*EXERCISE DETAILS*
Collect every line in the material below that contains the word "minus", treating uppercase and lowercase as different. Copy each matching line in full.
(GIVEN RECORDS Opens)
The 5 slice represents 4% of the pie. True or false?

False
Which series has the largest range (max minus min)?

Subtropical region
(GIVEN RECORDS Closes)
(GIVEN RECORDS Opens)
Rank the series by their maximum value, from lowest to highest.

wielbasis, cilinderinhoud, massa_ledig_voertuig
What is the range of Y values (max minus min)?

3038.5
(GIVEN RECORDS Closes)
*TASK OUTPUT*
Which series has the largest range (max minus min)?
What is the range of Y values (max minus min)?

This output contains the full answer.